# Work request:
Copy out the records word for word, starting at their first line and ending with the line that contains "0.026800, 0.810433, 0.125614]]", with both ends included. Omit the pictures from your copy.

# # #

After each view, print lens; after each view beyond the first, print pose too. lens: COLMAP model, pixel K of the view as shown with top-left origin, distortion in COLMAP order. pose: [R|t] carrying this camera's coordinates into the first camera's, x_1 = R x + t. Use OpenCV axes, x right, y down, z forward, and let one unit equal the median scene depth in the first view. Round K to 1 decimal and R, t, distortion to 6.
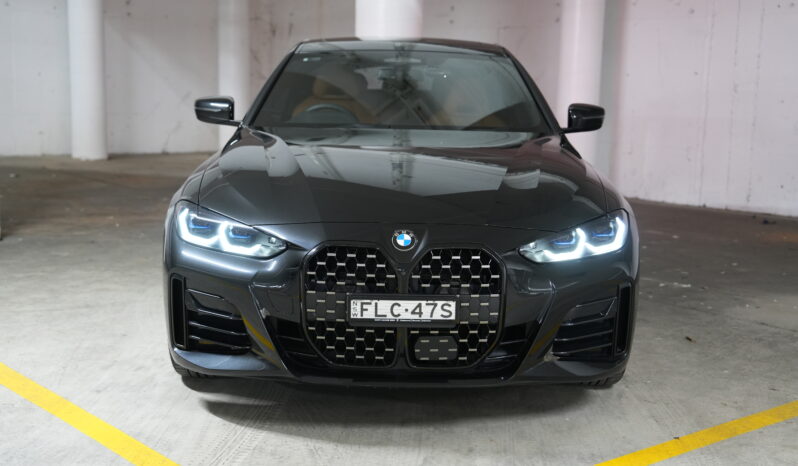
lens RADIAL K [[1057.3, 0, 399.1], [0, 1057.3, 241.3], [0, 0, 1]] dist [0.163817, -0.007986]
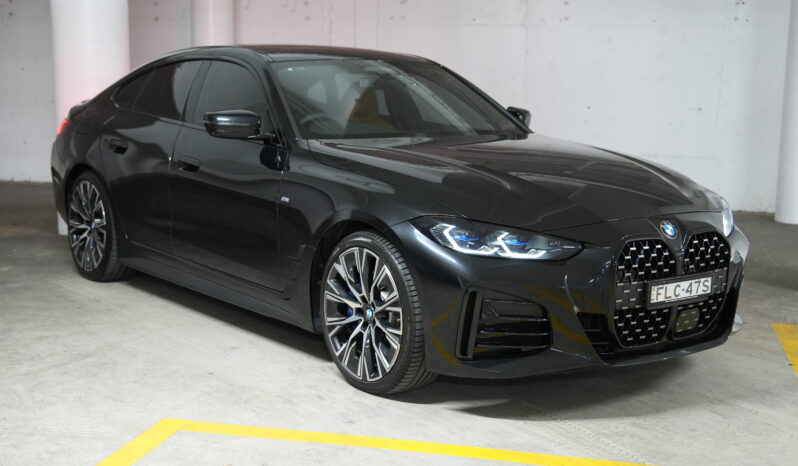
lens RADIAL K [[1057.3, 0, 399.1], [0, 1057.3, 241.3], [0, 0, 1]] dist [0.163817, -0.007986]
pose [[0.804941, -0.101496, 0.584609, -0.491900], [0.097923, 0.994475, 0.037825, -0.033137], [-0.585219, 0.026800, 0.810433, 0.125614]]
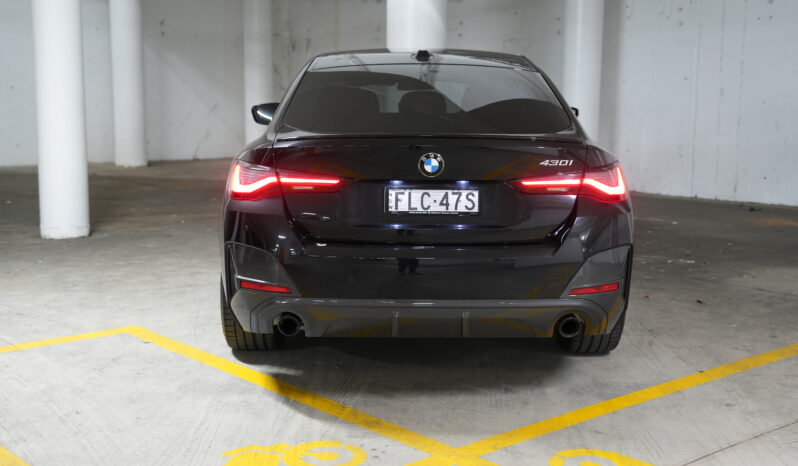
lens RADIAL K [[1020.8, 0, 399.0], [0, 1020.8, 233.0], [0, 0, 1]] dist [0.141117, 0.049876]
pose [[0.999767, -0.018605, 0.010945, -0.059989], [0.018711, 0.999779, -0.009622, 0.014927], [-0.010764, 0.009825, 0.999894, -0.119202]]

# # #

# Result of this task:
After each view, print lens; after each view beyond the first, print pose too. lens: COLMAP model, pixel K of the view as shown with top-left origin, distortion in COLMAP order. pose: [R|t] carrying this camera's coordinates into the first camera's, x_1 = R x + t. Use OpenCV axes, x right, y down, z forward, and let one unit equal the median scene depth in the first view. Round K to 1 decimal and R, t, distortion to 6.
lens RADIAL K [[1057.3, 0, 399.1], [0, 1057.3, 241.3], [0, 0, 1]] dist [0.163817, -0.007986]
lens RADIAL K [[1057.3, 0, 399.1], [0, 1057.3, 241.3], [0, 0, 1]] dist [0.163817, -0.007986]
pose [[0.804941, -0.101496, 0.584609, -0.491900], [0.097923, 0.994475, 0.037825, -0.033137], [-0.585219, 0.026800, 0.810433, 0.125614]]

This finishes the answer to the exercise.